Keep increasing the gap between net revenue growth and expense growth is one of our key goals. For another quarter, we were successful in increasing revenue in a faster pace while maintaining our costs under control. As a result, our efficiency ratio once again decreased, reaching 48.8%, one hundred and thirty bps improvement relative to the prior quarter. Finally, I'd like to highlight another quarter of access in our journey towards our profitability goals. We reached 12.9% ROE, excluding minority interest and a record net income of BRL $287,000,000.

Santiago Stel
Santiago Stel
Senior VP of Finance and Risks & CFO at Inter & Co

Our consistency of progress quarter by quarter is remarkable in our opinion, as you can see on this slide. As Joao and Shande mentioned, we're increasing our profitability by offering a sustainable menu of products, making these results of very high quality. Now I'll pass it back to Joao for his closing remarks. Thank you.

João Vitor N. Menin T. de Souza
João Vitor N. Menin T. de Souza
Global CEO at Inter & Co

Thank you, Shankh. Thank you, Santi. As we approach the halfway mark for our six-thirty-thirty plan, I couldn't be prouder of the progress achieved so far. We ended the first quarter with 38,000,000 clients, a 48.8% efficiency ratio and a 12.9% ROE. As I always say, every new quarter is our best quarter ever.

João Vitor N. Menin T. de Souza
João Vitor N. Menin T. de Souza
Global CEO at Inter & Co

And it's not just about these numbers, it's about building the future. As I said, we're leading the market shift with our inter by design approach. Thanks to our sustainable win win model that benefits all stakeholders. A special thanks to our team for making this journey so amazing. Operator, you can now open for the Q and A session.

Operator

We will now begin the question and answer session. Please note that in the interest of time, we will allow each participant to ask one question with one follow-up for each question. Once again, for this Q and A session, we ask you to write down your question via the Q and A icon at the bottom of your screen. Your name will then be announced and you will be able to ask your question live. At this point, a request to activate your microphone will appear on your screen.

Operator

If you prefer not to open your microphone live, please write down no microphone at the end of your question and our operator will read your question out loud. Our first question comes from Mr. Pedro Leduc from Itau BBA. Mr. Leduc, we're now opening the audio so you can ask your question live. Please go ahead, sir.

Pedro Leduc
Equity Research Analyst at Itau BBA

Hi. Good morning, everybody. Thank you so much for the call and the question. Congrats on the quarter. Two quick ones, please.

Pedro Leduc
Equity Research Analyst at Itau BBA

Do have any first comments to make on the on the private payroll product? What have been the learnings so far? If there's some some sort of volumes that you can share from this, any impact on on this quarter whatsoever? And then second, on your NIM trajectory, we had a nice another advance this quarter. But if you can help us also understand the moving pieces here, if there's more pricing, if some of the treasury yields, what played against or in favor, essentially trying to guard if we can expect a continued expansion in in in names in the next few quarters as well. Thank you.

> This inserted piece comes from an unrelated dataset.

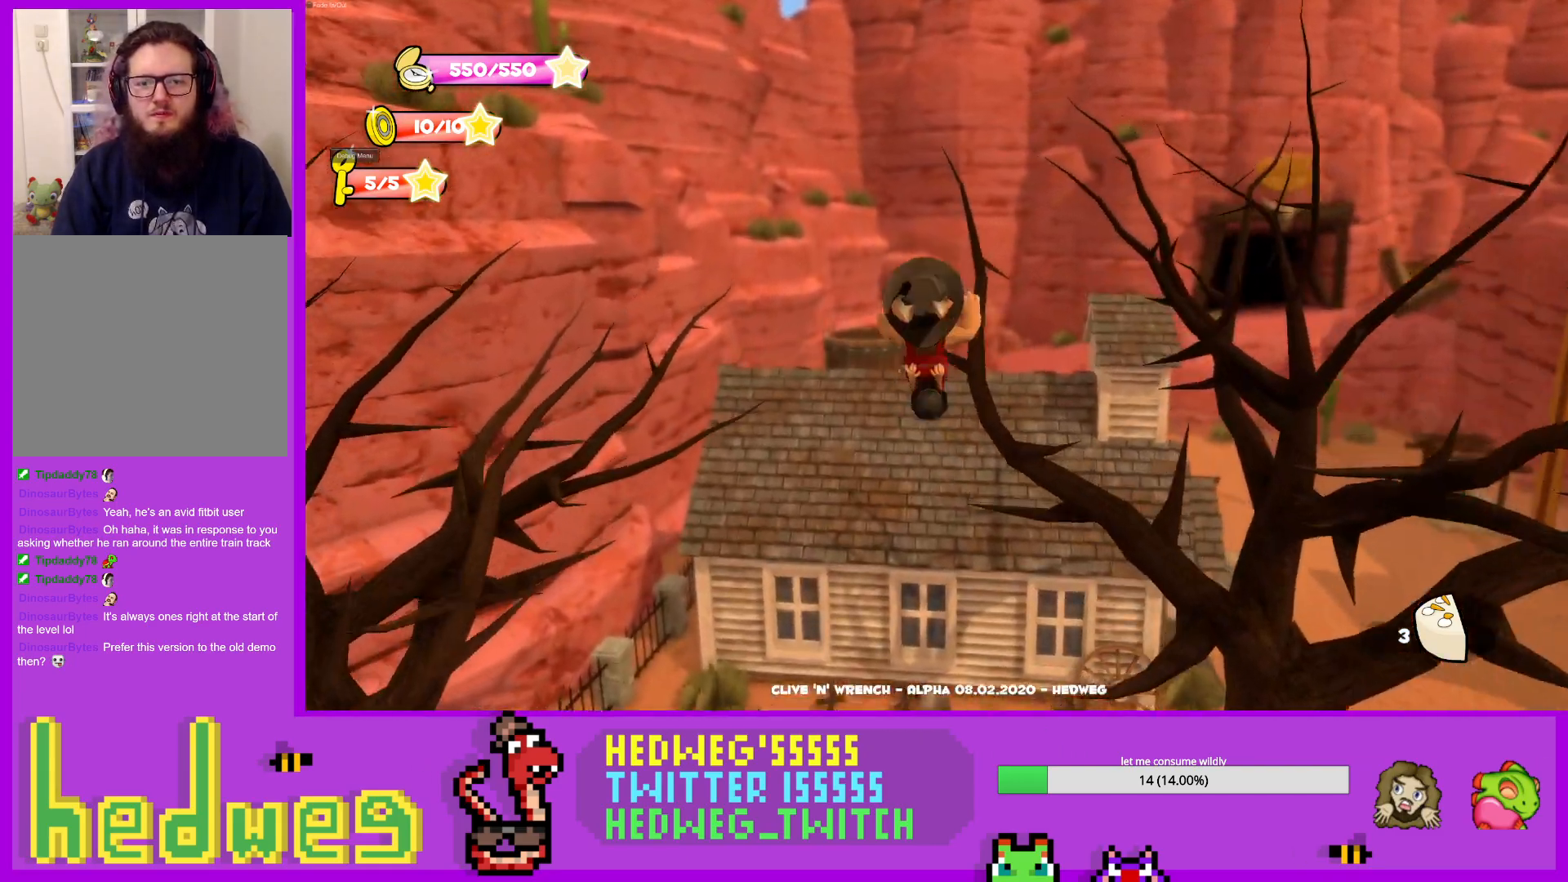
{"buttons": ["L1"], "left_stick": "up", "right_stick": "center", "events": [[267, "X", "down"], [451, "X", "up"]]}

João Vitor N. Menin T. de Souza
João Vitor N. Menin T. de Souza
Global CEO at Inter & Co

Hi, Pedro. Ron here. Thanks for the question. I'm gonna cover the first part, and then Santi will mention about the the the the second part of the question. So first of all, regarding the private payroll, as I mentioned on the call, we're very excited with the product.

João Vitor N. Menin T. de Souza
João Vitor N. Menin T. de Souza
Global CEO at Inter & Co

It's ear it's it's it's music for our ears because at the end of the day, what we call winter by design, it's all about that. A good product, a huge pent up demand where we can benefit from our fan funding franchise, our % distribution channel. So it's a very good news for us that we have this product up and running. But as always, at Inter, we like to proceed fast but with caution. So we could be growing we could be growing faster than where we are, but we also were trying to understand all the nuance of the product.

João Vitor N. Menin T. de Souza
João Vitor N. Menin T. de Souza
Global CEO at Inter & Co

But long story short, very good opportunity for Interfer us to capture a big market share on this product on the years to come. K? And Santi will comment now on the capital. Thank you.

Pedro Leduc
Equity Research Analyst at Itau BBA

And and and no and no impacts in this first quarter, right, Sean, from the new product yet?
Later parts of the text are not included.